“In 2003, after I published the “Dictionary of Homophobia” [“Dictionnaire de l’Homophobie,” Presses Universitaires de France], I began to work on the idea of an international day of struggle against homophobia,” Tin told me. “For me it was the obvious way to move from thought to action, from theory to practice. Everybody said it was a crazy dream, but I took my proposal for this project to LGBT groups all over the world, to political parties and institutions—and that’s how the first International Day Against Homophobia was observed on May 17, 2005—15 years to the day after the World Health Organization removed homosexuality from its list of mental illnesses.”
“This year,” Tin recounted proudly, “IDAHO will be observed in over 50 countries, from Guyana to Sri Lanka to Canada, England, the Ivory Coast, Russia, and Japan. There will be all sorts of actions—public awareness campaigns, conferences, street demonstrations, artistic expositions, film festivals, forums, meetings of associations, and so on.”

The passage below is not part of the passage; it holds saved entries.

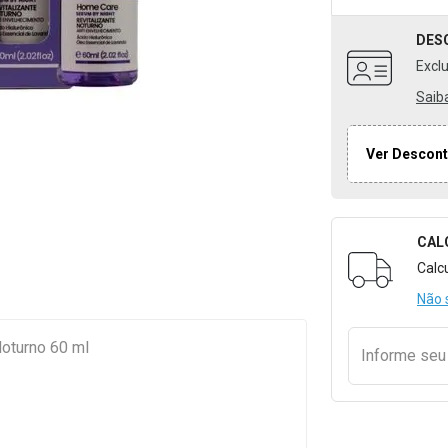
DES
Excl
Saib
Ver Descont
CAL
Formulári
Calc
Não 
Noturno 60 ml
Informe se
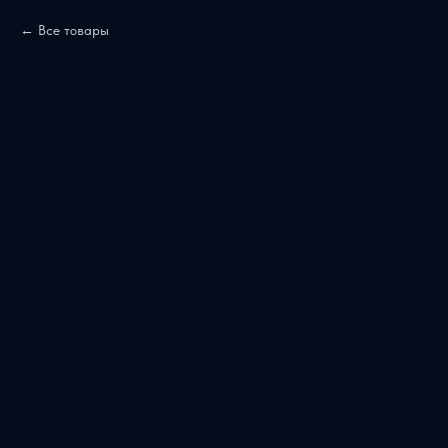
Все товары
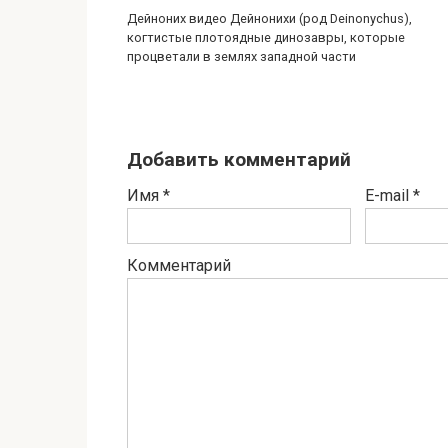
Дейноних видео Дейнонихи (род Deinonychus),
когтистые плотоядные динозавры, которые
процветали в землях западной части
Добавить комментарий
Имя
*
E-mail
*
Комментарий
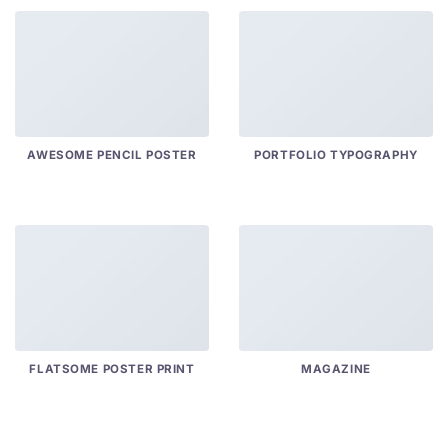
AWESOME PENCIL POSTER
PORTFOLIO TYPOGRAPHY
FLATSOME POSTER PRINT
MAGAZINE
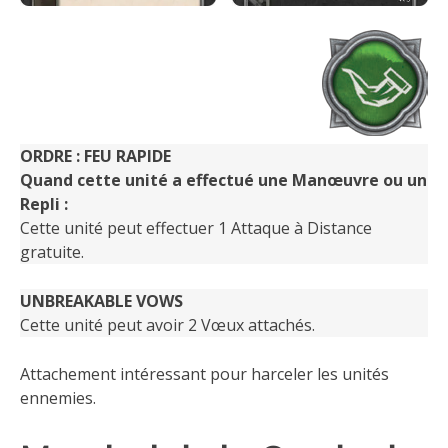
ORDRE : FEU RAPIDE
Quand cette unité a effectué une Manœuvre ou un
Repli :
Cette unité peut effectuer 1 Attaque à Distance
gratuite.
UNBREAKABLE VOWS
Cette unité peut avoir 2 Vœux attachés.
Attachement intéressant pour harceler les unités
ennemies.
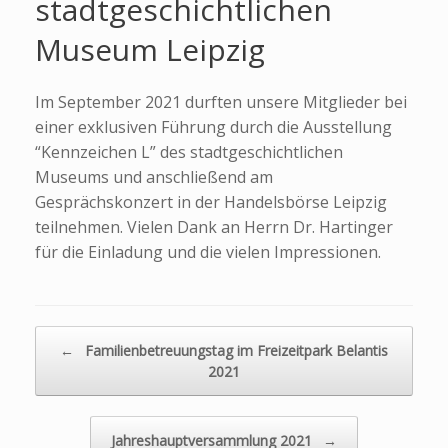
stadtgeschichtlichen
Museum Leipzig
Im September 2021 durften unsere Mitglieder bei
einer exklusiven Führung durch die Ausstellung
“Kennzeichen L” des stadtgeschichtlichen
Museums und anschließend am
Gesprächskonzert in der Handelsbörse Leipzig
teilnehmen. Vielen Dank an Herrn Dr. Hartinger
für die Einladung und die vielen Impressionen.
←
Familienbetreuungstag im Freizeitpark Belantis
Beitragsnavigation
2021
Jahreshauptversammlung 2021
→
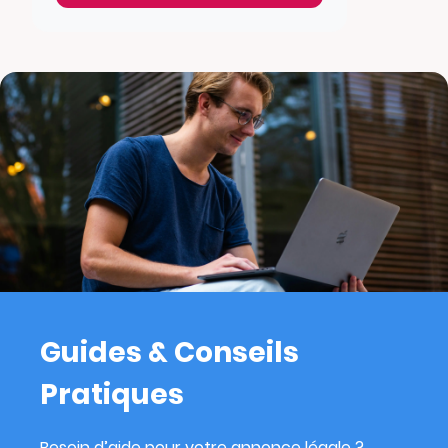
Guides & Conseils
Pratiques
Besoin d’aide pour votre annonce légale ?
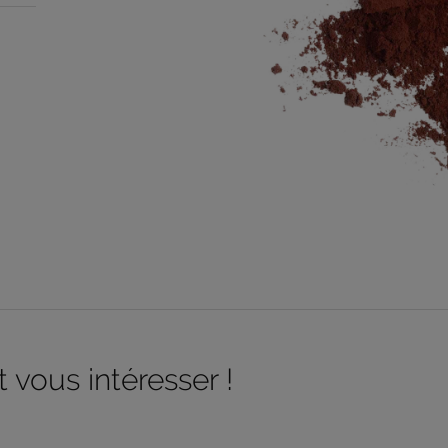
 vous intéresser !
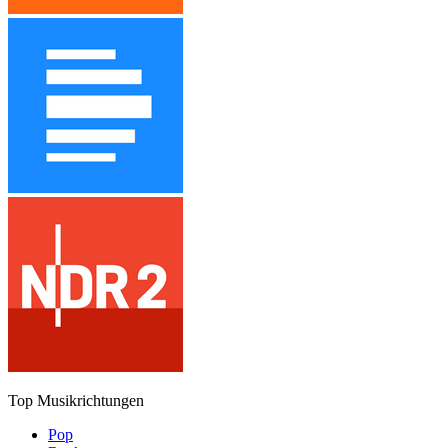
Top Musikrichtungen
Pop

Sadly, there are no U.S.-based activities on this list so far, and neither IGLHRC nor Human Rights Watch, or Amnesty International's OutFront have endorsed IDAHO. Sadly, the two largest Americal LGBT civil rights organizations the National Gay and Lesbian Task Force and the Human Right Campaign have not capitalized on the existence of this great organizing tool to denounce homophobia in the U.S. and around the world. In light of recent violent explicit incidents of homophobia in countries like Jamaica, Russia and Iraq, an increased profile for the International Day Against Homophobia is urgently needed.
Another exciting aspect of finding out about IDAHO is being introduced to Louis-Georges Tin (see picture). He has published several books and is clearly an academic star, but is also an activist. Not only is he working to elieminater homophobia worldwide, but he is also organizing the disparate Black diaspora community in France. As a fellow Caribbean-born person whose business card reads "academic / activist," MadProfessah applauds Louis-Georges and his work. Allez!